_DONNÉES FOURNIES:_
---+---

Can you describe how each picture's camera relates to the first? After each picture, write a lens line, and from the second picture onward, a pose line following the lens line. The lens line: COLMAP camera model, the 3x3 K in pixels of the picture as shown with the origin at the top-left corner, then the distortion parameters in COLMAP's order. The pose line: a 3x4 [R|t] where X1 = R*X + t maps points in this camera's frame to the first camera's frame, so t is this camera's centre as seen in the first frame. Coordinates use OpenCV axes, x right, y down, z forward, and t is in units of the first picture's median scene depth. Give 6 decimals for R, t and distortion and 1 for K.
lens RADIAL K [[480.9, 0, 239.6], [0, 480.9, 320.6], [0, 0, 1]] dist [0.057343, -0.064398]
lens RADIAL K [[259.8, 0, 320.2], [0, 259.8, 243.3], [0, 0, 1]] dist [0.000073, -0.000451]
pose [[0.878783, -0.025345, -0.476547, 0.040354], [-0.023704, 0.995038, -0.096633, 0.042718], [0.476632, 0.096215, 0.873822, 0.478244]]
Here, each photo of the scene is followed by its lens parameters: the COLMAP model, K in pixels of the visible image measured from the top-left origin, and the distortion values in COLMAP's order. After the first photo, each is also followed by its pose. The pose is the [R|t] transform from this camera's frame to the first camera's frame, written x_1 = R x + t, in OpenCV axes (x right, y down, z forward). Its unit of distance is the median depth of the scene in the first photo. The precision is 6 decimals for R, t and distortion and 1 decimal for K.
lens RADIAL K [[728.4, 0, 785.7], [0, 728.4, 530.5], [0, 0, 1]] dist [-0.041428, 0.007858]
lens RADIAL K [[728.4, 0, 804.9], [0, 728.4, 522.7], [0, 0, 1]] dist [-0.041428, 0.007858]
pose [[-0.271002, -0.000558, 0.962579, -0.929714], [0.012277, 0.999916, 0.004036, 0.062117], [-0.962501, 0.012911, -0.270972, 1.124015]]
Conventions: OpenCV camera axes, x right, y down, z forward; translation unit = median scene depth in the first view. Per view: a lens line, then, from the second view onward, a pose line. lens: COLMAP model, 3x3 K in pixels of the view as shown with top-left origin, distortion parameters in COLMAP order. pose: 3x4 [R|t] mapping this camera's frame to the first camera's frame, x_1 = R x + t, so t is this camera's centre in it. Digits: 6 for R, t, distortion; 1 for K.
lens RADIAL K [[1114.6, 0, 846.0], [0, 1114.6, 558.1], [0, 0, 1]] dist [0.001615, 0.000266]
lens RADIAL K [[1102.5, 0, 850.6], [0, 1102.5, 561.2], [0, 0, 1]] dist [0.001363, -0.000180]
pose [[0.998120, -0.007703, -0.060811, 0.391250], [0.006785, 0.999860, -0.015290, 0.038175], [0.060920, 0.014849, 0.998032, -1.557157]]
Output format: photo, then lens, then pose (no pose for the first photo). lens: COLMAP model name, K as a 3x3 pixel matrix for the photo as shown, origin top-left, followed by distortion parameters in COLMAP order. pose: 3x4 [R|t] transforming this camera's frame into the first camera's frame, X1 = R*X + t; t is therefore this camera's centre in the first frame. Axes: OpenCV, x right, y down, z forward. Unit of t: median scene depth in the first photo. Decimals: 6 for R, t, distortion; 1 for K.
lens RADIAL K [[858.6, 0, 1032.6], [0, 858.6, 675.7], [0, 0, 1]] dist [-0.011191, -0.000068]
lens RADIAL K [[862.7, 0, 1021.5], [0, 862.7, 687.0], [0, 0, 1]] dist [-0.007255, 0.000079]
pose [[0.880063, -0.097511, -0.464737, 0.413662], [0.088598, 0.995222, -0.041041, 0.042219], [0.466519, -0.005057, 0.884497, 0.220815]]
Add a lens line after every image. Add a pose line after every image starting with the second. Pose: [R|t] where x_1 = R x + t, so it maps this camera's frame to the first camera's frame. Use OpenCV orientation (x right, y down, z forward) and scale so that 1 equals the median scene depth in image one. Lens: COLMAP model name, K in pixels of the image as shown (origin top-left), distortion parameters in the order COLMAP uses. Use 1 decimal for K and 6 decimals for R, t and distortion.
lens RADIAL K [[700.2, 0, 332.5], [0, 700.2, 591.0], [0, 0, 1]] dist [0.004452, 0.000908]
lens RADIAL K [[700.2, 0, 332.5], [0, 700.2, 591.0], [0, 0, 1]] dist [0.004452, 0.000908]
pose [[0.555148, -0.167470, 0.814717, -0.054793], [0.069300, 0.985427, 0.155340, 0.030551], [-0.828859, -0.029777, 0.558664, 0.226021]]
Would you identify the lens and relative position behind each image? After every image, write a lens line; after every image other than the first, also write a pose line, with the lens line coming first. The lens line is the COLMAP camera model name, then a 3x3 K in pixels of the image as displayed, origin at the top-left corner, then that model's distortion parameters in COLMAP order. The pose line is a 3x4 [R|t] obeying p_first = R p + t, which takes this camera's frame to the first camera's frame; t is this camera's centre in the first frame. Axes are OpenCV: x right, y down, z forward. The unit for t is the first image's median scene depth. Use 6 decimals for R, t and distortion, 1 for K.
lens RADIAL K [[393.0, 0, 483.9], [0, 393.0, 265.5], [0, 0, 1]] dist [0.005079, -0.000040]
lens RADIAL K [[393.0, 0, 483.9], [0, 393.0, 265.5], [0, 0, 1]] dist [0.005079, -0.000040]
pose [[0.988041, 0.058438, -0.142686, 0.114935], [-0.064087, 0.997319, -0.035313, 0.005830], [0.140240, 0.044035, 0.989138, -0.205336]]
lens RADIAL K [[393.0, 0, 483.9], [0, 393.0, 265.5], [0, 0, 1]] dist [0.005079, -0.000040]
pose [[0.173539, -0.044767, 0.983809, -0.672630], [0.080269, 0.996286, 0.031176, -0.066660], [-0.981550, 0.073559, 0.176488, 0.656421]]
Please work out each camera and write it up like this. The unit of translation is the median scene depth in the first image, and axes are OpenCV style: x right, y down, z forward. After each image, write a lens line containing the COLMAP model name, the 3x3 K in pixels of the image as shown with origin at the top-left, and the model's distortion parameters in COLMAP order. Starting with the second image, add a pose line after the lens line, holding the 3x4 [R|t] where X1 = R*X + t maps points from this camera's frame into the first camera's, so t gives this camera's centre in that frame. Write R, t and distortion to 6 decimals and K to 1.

---+---

Reproduisez à l'identique chacune des lignes de l'ensemble des entrées ci-dessus.

Can you describe how each picture's camera relates to the first? After each picture, write a lens line, and from the second picture onward, a pose line following the lens line. The lens line: COLMAP camera model, the 3x3 K in pixels of the picture as shown with the origin at the top-left corner, then the distortion parameters in COLMAP's order. The pose line: a 3x4 [R|t] where X1 = R*X + t maps points in this camera's frame to the first camera's frame, so t is this camera's centre as seen in the first frame. Coordinates use OpenCV axes, x right, y down, z forward, and t is in units of the first picture's median scene depth. Give 6 decimals for R, t and distortion and 1 for K.
lens RADIAL K [[480.9, 0, 239.6], [0, 480.9, 320.6], [0, 0, 1]] dist [0.057343, -0.064398]
lens RADIAL K [[259.8, 0, 320.2], [0, 259.8, 243.3], [0, 0, 1]] dist [0.000073, -0.000451]
pose [[0.878783, -0.025345, -0.476547, 0.040354], [-0.023704, 0.995038, -0.096633, 0.042718], [0.476632, 0.096215, 0.873822, 0.478244]]
Here, each photo of the scene is followed by its lens parameters: the COLMAP model, K in pixels of the visible image measured from the top-left origin, and the distortion values in COLMAP's order. After the first photo, each is also followed by its pose. The pose is the [R|t] transform from this camera's frame to the first camera's frame, written x_1 = R x + t, in OpenCV axes (x right, y down, z forward). Its unit of distance is the median depth of the scene in the first photo. The precision is 6 decimals for R, t and distortion and 1 decimal for K.
lens RADIAL K [[728.4, 0, 785.7], [0, 728.4, 530.5], [0, 0, 1]] dist [-0.041428, 0.007858]
lens RADIAL K [[728.4, 0, 804.9], [0, 728.4, 522.7], [0, 0, 1]] dist [-0.041428, 0.007858]
pose [[-0.271002, -0.000558, 0.962579, -0.929714], [0.012277, 0.999916, 0.004036, 0.062117], [-0.962501, 0.012911, -0.270972, 1.124015]]
Conventions: OpenCV camera axes, x right, y down, z forward; translation unit = median scene depth in the first view. Per view: a lens line, then, from the second view onward, a pose line. lens: COLMAP model, 3x3 K in pixels of the view as shown with top-left origin, distortion parameters in COLMAP order. pose: 3x4 [R|t] mapping this camera's frame to the first camera's frame, x_1 = R x + t, so t is this camera's centre in it. Digits: 6 for R, t, distortion; 1 for K.
lens RADIAL K [[1114.6, 0, 846.0], [0, 1114.6, 558.1], [0, 0, 1]] dist [0.001615, 0.000266]
lens RADIAL K [[1102.5, 0, 850.6], [0, 1102.5, 561.2], [0, 0, 1]] dist [0.001363, -0.000180]
pose [[0.998120, -0.007703, -0.060811, 0.391250], [0.006785, 0.999860, -0.015290, 0.038175], [0.060920, 0.014849, 0.998032, -1.557157]]
Output format: photo, then lens, then pose (no pose for the first photo). lens: COLMAP model name, K as a 3x3 pixel matrix for the photo as shown, origin top-left, followed by distortion parameters in COLMAP order. pose: 3x4 [R|t] transforming this camera's frame into the first camera's frame, X1 = R*X + t; t is therefore this camera's centre in the first frame. Axes: OpenCV, x right, y down, z forward. Unit of t: median scene depth in the first photo. Decimals: 6 for R, t, distortion; 1 for K.
lens RADIAL K [[858.6, 0, 1032.6], [0, 858.6, 675.7], [0, 0, 1]] dist [-0.011191, -0.000068]
lens RADIAL K [[862.7, 0, 1021.5], [0, 862.7, 687.0], [0, 0, 1]] dist [-0.007255, 0.000079]
pose [[0.880063, -0.097511, -0.464737, 0.413662], [0.088598, 0.995222, -0.041041, 0.042219], [0.466519, -0.005057, 0.884497, 0.220815]]
Add a lens line after every image. Add a pose line after every image starting with the second. Pose: [R|t] where x_1 = R x + t, so it maps this camera's frame to the first camera's frame. Use OpenCV orientation (x right, y down, z forward) and scale so that 1 equals the median scene depth in image one. Lens: COLMAP model name, K in pixels of the image as shown (origin top-left), distortion parameters in the order COLMAP uses. Use 1 decimal for K and 6 decimals for R, t and distortion.
lens RADIAL K [[700.2, 0, 332.5], [0, 700.2, 591.0], [0, 0, 1]] dist [0.004452, 0.000908]
lens RADIAL K [[700.2, 0, 332.5], [0, 700.2, 591.0], [0, 0, 1]] dist [0.004452, 0.000908]
pose [[0.555148, -0.167470, 0.814717, -0.054793], [0.069300, 0.985427, 0.155340, 0.030551], [-0.828859, -0.029777, 0.558664, 0.226021]]
Would you identify the lens and relative position behind each image? After every image, write a lens line; after every image other than the first, also write a pose line, with the lens line coming first. The lens line is the COLMAP camera model name, then a 3x3 K in pixels of the image as displayed, origin at the top-left corner, then that model's distortion parameters in COLMAP order. The pose line is a 3x4 [R|t] obeying p_first = R p + t, which takes this camera's frame to the first camera's frame; t is this camera's centre in the first frame. Axes are OpenCV: x right, y down, z forward. The unit for t is the first image's median scene depth. Use 6 decimals for R, t and distortion, 1 for K.
lens RADIAL K [[393.0, 0, 483.9], [0, 393.0, 265.5], [0, 0, 1]] dist [0.005079, -0.000040]
lens RADIAL K [[393.0, 0, 483.9], [0, 393.0, 265.5], [0, 0, 1]] dist [0.005079, -0.000040]
pose [[0.988041, 0.058438, -0.142686, 0.114935], [-0.064087, 0.997319, -0.035313, 0.005830], [0.140240, 0.044035, 0.989138, -0.205336]]
lens RADIAL K [[393.0, 0, 483.9], [0, 393.0, 265.5], [0, 0, 1]] dist [0.005079, -0.000040]
pose [[0.173539, -0.044767, 0.983809, -0.672630], [0.080269, 0.996286, 0.031176, -0.066660], [-0.981550, 0.073559, 0.176488, 0.656421]]
Please work out each camera and write it up like this. The unit of translation is the median scene depth in the first image, and axes are OpenCV style: x right, y down, z forward. After each image, write a lens line containing the COLMAP model name, the 3x3 K in pixels of the image as shown with origin at the top-left, and the model's distortion parameters in COLMAP order. Starting with the second image, add a pose line after the lens line, holding the 3x4 [R|t] where X1 = R*X + t maps points from this camera's frame into the first camera's, so t gives this camera's centre in that frame. Write R, t and distortion to 6 decimals and K to 1.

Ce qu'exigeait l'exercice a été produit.